(Updates with closing share price from second paragraph.)
Oct. 13 (Bloomberg) -- Man Group Plc, the world’s largest hedge fund, dropped for the third consecutive day, reaching its lowest level for a decade after the net asset value of its AHL Diversified Plc fund declined.
The shares fell 4 percent to 150 pence at the close of London trading, the lowest since March 2001. The stock fell 6 percent yesterday after the London-based company reported that the assets of AHL, its computer-driven hedge fund, fell 5.5 percent in the week to Oct. 10.

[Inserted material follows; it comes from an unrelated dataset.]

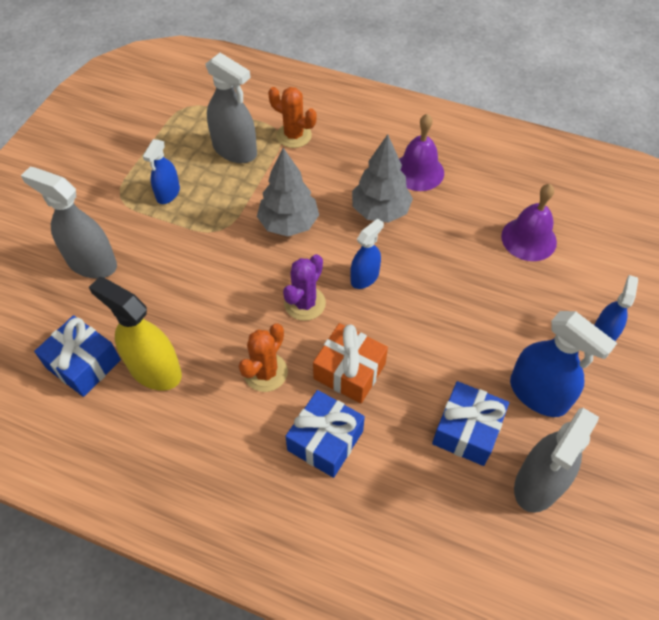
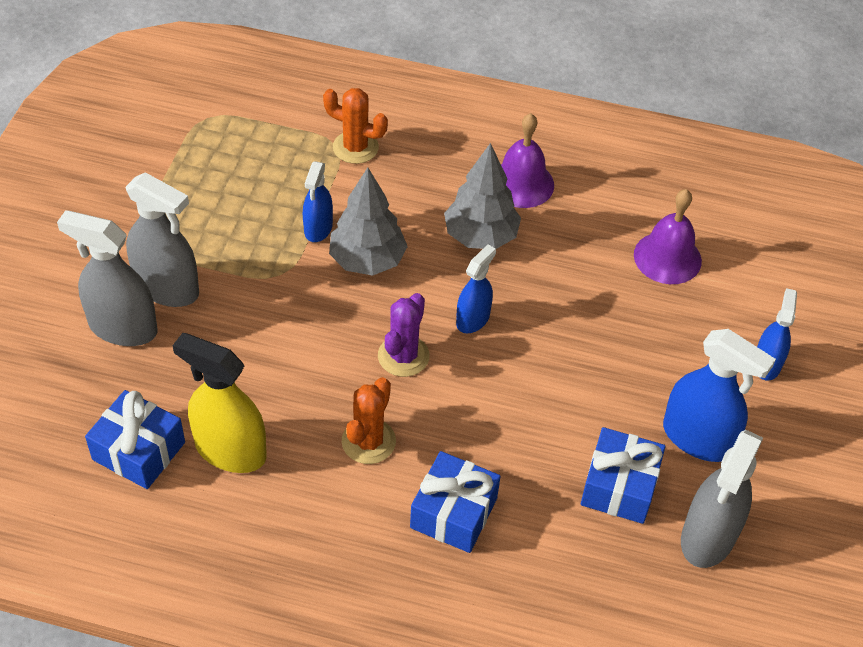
camera: 10 degrees left, 5 degrees down
blue spray bottle [143,139,180,204] -> blue spray bottle moved to [303,162,333,242]
grey spray bottle [205,53,257,163] -> grey spray bottle moved to [125,172,199,307]
orange gift [313,323,388,403] -> none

The firm bought London-based GLG Partners Inc. last October for $1.6 billion to reduce its reliance on AHL, which accounts for about a third of assets under management. The stock dropped by 25 percent on Sept. 28 as Chief Executive Officer Peter Clarke forecast “suppressed” investor demand for the rest of the year.

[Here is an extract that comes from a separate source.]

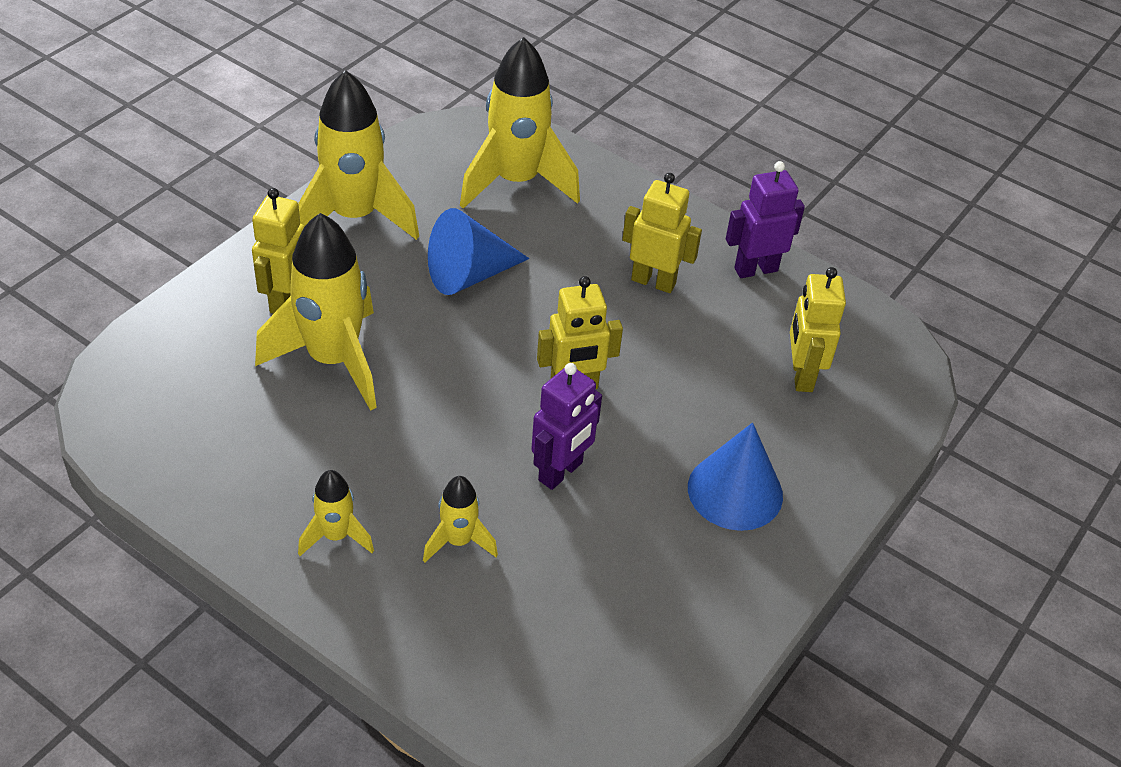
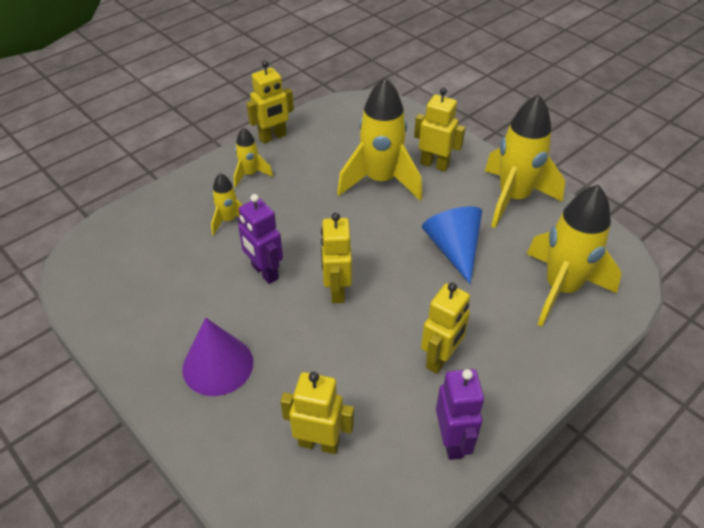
camera: 105 degrees right, 0 degrees up
blue cone [688,422,783,531] -> purple cone [182,318,253,396]
none -> yellow robot [246,61,294,144]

“AHL have blamed central bank intervention as a cause of problems, which is set to continue,” said Keith Baird, analyst at Oriel Securities in London. “It also is the victim of adverse sentiment on the GLG acquisition.”
Ashmore Group Plc, a U.K. fund manager focusing on emerging markets, said earlier today assets under management fell 10.5 percent to $58.9 billion in the three months to Sept. 30. The fund manager was hurt by “market volatility resulting from the challenging and uncertain macroeconomic backdrop,” it said in a statement. Ashmore shares fell 4 percent to 318 pence in London.
“Man Group is falling for the wrong reasons and they are falling based on the negative read across Ashmore, which is an emerging market play,” said Peter Lenardos, analyst at RBC Capital Markets in London. “The fall to these levels is a bit excessive now.”